Der DPWV [Deutscher Paritätischer Wohlfahrtsverband] fordert Regelbedarfe von mind. 582 €. Dieser Mindestensforderung ist sich anzuschließen. So könnte gesellschaftliche Teilhabe, Arbeitsmarktintegration auf unterem Niveau sicher gestellt werden.
Altersrentner, Erwerbsgeminderte brauchen noch mehr, weil diese können in der Regel nicht mehr hinzuverdiehnen.“
Update 2 vom 19.09.2019:
Pressemeldung des Paritätischen Wohlfahrtsverbandes vom 18. September 2019.

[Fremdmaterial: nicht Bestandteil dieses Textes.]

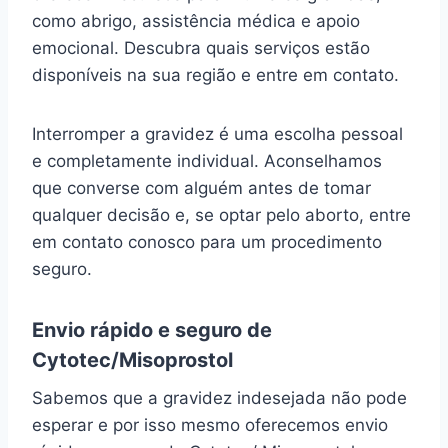
como abrigo, assistência médica e apoio
emocional. Descubra quais serviços estão
disponíveis na sua região e entre em contato.
Interromper a gravidez é uma escolha pessoal
e completamente individual. Aconselhamos
que converse com alguém antes de tomar
qualquer decisão e, se optar pelo aborto, entre
em contato conosco para um procedimento
seguro.
Envio rápido e seguro de
Cytotec/Misoprostol
Sabemos que a gravidez indesejada não pode
esperar e por isso mesmo oferecemos envio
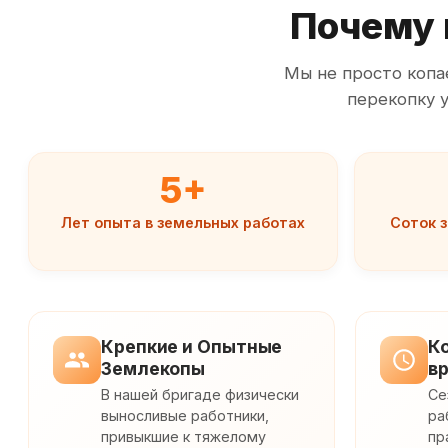
Почему
Мы не просто копа
перекопку у
5+
Лет опыта в земельных работах
Соток 
Крепкие и Опытные
К
Землекопы
в
В нашей бригаде физически
Се
выносливые работники,
ра
привыкшие к тяжелому
пр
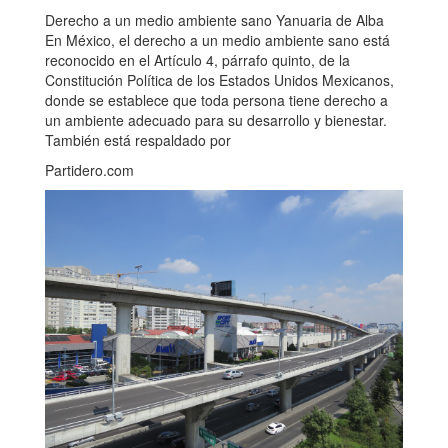
Derecho a un medio ambiente sano Yanuaria de Alba
En México, el derecho a un medio ambiente sano está
reconocido en el Artículo 4, párrafo quinto, de la
Constitución Política de los Estados Unidos Mexicanos,
donde se establece que toda persona tiene derecho a
un ambiente adecuado para su desarrollo y bienestar.
También está respaldado por
Partidero.com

Regelsätze bei Hartz IV: Paritätischer Gesamtverband fordert 582 Euro
Anlässlich der Erhöhung der Hartz IV-Leistungen um acht Euro auf 432 Euro ab nächstem Jahr erneuert der Paritätische Wohlfahrtsverband seine Kritik an den Regelsätzen. Nach neuesten Berechnungen der Forschungsstelle des Paritätischen müssten die Regelsätze auf mindestens 582 Euro erhöht werden.
„Die Bundesregierung setzt ihre traurige Tradition fort und gönnt Bezieherinnen und Beziehern von Hartz IV auch im kommenden Jahr kaum mehr“, kritisiert der Hauptgeschäftsführer des Paritätischen Gesamtverbandes, Ulrich Schneider. Die Bundesregierung hat erneut lediglich die Lohn- und Preisentwicklung fortgeschrieben. Notwendig wäre aber eine Erhöhung, die auch die Teilhabe der Menschen am Leben wieder ermöglicht. Schneider weiter: „Damit wird Armut in Deutschland weiter zementiert und die Spaltung der Gesellschaft vorangetrieben.“ Eine Erhöhung um 150 statt fünf Euro wäre dringend notwendig.
Ein weiterer Punkt, der beim Verband auf Kritik stößt, sind die ebenfalls geringen Steigerungen für Kinder, die zwischen 250 und 328 Euro je nach Altersstufe bekommen sollen. „Für Erwachsene ist Armut schlimm, für Kinder aber eine Katastrophe“, so Schneider. Für sie bleiben damit viele Türen verschlossen, die für andere Kinder außerhalb Hartz IV-Haushalten selbstverständlich offen stehen. Ulrich Schneider weiter: „Der Zoobesuch, das Eis oder einfach mal am Sonntag Pizza essen gehen ist nicht drin. Deswegen sprechen wir uns für eine existenzsichernde Kindergrundsicherung aus, die auch die Teilhabe für die Kleinsten ermöglicht!“
Eine weiterer Zustand, den der Verband kritisiert, sind die Sanktionen gegen Hartz IV-Bezieher*innen, die Zuwendungen für kleinste Vergehen drastisch reduzieren oder sogar ganz streichen können. „Hier müssen wir wegkommen von Bestrafungen hin zu einem echten Hilfesystem“, findet Ulrich Schneider. Statt zu sanktionieren müssten Qualifizierungs- und Arbeitsmarktförderungen sowie der soziale Arbeitsmarkt ausgebaut werden, so der Hauptgeschäftsführer.